On 23 July 1965, the U.S. Intelligence Board released Special National Intelligence Estimate 10-9-65. The opinion of the U.S. intelligence community was an escalation in American ground forces in South Vietnam would be countered by increased infiltration of northern troops to brace the Viet Cong. An increase in air attacks on North Vietnam would lead to their acquisition of more anti-aircraft defenses from the USSR. Only if the communists were losing were they expected to negotiate a ceasefire.

==Simulation==

Sigma II-65 was held by the Joint Chiefs of Staff between 26 July and 5 August 1965. It was designed to explore the situation in Vietnam from perspectives other than those of the Americans and the Vietnamese communists. Four previous Sigma war games—I-63, I-64, II-64, and I-65—had foreseen that bombing North Vietnam while committing U.S. ground forces into combat in South Vietnam would lead to retaliatory increased American casualties.

For Sigma II-65, the Blue Team represented both the U.S. and South Vietnam. The Red Team was designated as North Vietnam. Other communist factions were Black Team for the Viet Cong, Yellow Team for China, and Green Team for the USSR.

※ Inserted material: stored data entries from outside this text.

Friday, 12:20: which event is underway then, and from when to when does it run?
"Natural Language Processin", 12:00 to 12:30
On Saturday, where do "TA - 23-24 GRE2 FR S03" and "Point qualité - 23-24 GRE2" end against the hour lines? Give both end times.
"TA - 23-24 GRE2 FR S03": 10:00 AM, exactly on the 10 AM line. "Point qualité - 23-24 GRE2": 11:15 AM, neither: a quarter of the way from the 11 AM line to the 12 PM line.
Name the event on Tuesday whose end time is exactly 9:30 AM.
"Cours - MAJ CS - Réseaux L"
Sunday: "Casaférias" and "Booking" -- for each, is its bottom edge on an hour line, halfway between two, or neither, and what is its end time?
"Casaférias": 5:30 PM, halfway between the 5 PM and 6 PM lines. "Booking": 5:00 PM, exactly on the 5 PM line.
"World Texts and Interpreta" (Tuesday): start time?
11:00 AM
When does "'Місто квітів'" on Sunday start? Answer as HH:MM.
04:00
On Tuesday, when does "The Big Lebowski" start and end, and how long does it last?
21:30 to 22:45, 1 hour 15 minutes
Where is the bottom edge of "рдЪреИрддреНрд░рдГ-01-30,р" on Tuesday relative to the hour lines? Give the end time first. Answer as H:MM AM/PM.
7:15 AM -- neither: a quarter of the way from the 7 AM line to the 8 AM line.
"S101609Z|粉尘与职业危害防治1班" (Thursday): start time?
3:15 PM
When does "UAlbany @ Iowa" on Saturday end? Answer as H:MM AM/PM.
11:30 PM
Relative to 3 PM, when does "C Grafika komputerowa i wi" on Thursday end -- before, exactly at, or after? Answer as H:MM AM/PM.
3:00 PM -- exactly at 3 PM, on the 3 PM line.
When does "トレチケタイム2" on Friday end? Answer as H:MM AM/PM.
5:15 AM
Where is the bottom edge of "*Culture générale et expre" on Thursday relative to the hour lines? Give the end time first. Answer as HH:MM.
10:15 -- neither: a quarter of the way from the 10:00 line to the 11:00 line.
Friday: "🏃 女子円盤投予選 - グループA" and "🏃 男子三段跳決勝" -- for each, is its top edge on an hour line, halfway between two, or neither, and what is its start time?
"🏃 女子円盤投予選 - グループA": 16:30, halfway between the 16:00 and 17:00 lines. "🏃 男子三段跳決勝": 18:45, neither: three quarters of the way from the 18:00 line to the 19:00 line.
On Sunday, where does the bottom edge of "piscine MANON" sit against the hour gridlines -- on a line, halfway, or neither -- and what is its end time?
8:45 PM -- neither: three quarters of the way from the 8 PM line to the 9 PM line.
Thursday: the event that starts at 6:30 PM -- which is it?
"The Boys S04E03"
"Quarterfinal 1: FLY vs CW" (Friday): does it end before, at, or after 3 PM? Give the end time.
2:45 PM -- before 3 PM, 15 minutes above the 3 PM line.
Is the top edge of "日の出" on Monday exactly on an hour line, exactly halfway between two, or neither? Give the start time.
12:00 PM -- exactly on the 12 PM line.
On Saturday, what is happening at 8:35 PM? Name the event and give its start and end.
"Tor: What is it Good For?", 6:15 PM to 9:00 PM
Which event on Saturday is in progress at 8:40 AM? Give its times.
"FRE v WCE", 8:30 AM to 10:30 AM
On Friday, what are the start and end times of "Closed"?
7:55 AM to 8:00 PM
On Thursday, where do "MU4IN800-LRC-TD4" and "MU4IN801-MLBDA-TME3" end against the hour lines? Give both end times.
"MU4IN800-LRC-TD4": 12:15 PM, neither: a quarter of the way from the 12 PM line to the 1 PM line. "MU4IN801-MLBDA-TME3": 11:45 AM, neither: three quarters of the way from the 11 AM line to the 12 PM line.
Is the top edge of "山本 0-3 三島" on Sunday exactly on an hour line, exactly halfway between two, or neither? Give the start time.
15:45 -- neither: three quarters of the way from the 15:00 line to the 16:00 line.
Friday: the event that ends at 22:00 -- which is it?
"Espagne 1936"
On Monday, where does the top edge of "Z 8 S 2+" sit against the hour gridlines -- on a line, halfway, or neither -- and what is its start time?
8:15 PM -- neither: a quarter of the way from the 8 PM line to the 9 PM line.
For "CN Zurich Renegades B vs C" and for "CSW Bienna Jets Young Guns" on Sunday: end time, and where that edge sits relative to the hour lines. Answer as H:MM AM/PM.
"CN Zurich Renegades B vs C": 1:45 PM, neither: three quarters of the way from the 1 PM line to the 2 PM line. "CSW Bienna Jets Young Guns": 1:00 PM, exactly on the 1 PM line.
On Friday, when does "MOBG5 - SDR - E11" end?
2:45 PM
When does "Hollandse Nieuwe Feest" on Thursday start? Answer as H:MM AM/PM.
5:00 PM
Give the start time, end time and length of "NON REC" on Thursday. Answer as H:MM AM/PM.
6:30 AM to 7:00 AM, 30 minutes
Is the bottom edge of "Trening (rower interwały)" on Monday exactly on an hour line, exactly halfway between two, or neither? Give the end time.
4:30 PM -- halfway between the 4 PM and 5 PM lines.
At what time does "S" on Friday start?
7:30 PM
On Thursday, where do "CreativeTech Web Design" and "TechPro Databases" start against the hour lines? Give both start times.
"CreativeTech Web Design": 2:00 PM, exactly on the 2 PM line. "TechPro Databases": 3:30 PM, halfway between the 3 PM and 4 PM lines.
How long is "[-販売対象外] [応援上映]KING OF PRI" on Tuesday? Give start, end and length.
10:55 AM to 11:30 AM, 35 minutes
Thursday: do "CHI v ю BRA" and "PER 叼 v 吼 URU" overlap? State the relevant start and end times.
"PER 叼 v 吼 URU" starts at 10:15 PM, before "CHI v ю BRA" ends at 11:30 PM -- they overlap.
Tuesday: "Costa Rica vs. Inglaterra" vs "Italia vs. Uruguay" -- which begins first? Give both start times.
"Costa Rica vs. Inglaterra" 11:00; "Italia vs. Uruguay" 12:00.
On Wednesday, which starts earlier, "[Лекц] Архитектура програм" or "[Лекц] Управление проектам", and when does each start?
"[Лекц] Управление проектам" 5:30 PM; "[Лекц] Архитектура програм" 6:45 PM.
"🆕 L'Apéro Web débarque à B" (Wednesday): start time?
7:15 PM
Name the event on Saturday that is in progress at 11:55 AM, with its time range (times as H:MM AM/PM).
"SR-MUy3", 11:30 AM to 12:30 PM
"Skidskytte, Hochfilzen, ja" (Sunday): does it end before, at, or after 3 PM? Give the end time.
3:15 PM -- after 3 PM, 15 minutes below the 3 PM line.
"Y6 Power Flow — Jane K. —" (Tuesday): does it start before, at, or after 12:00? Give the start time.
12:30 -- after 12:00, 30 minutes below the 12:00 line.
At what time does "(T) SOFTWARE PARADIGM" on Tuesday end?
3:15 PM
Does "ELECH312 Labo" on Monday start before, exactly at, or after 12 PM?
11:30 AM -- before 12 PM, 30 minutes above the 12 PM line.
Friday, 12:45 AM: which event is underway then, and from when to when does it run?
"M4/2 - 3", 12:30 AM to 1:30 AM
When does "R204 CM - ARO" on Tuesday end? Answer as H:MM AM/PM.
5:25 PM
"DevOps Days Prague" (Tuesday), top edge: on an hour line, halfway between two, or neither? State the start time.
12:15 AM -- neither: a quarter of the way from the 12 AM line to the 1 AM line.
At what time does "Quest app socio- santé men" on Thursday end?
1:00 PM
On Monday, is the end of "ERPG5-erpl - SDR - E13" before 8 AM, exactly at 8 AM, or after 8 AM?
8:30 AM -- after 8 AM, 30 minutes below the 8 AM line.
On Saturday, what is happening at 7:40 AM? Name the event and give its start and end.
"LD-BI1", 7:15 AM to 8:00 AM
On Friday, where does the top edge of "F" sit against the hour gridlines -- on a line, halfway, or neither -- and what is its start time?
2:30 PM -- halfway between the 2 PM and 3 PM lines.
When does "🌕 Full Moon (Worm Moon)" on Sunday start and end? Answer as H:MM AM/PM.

Blue Team played with the aim of quickly ending the war. The Red and Black Teams settled down for a long conflict; they were content to curb their military moves and concentrate on undercutting the South Vietnamese regime through terrorism and destruction of the South's economy.

==Conclusion and results==

Final report of politico-military game SIGMA II-65

As the simulation ended on 5 August 1965, the chairman of the State Department's Policy Planning Council, Walt Rostow, forwarded a memorandum to his fellow Sigma II-65 player William Bundy. In it he noted that prolonged commitment of U.S. forces with a steady drain of casualties in an indecisive war would frustrate the American public. He believed air attacks on the north were a critical variable in U.S. strategy. His solution was to prepare for a supervised election in the south.

That same day, General Maxwell Taylor predicted that the communists’ offensive would be defeated by year's end, though this shouldn’t be mistaken for a US victory. Rather, it was a return to the stalemate that had held prior to fall 1964. "By the end of 1965, the North Vietnamese offensive will be bloodied and defeated without having achieved major gains....1965 could be a decisive year."
Senior U.S. officials reviewed and discussed a video summary of the game's proceedings at game's end. The difficulties of engaging a wily, evasive foe, and the minimal effect of bombing on the North Vietnamese economy were discussed. The Sigma II-65 final report was issued on 20 August. The results of the simulation predicted that so long as the communists maintained the guerrilla tactic of picking when they wished to fight, and they had safe haven over the borders of Cambodia and Laos, they would not suffer sufficient casualties to end the war. Both bombing campaigns then in progress, Operation Rolling Thunder and Operation Barrel Roll were deemed to have limited effect on communist operations. General William Westmoreland's strategy, as expressed in his 1 September 1965 mission statement was based on attrition warfare. The Sigma II-65 results contradicted that attrition could win the war; as a result, Secretary of Defense Robert McNamara began to doubt Westmoreland's expertise.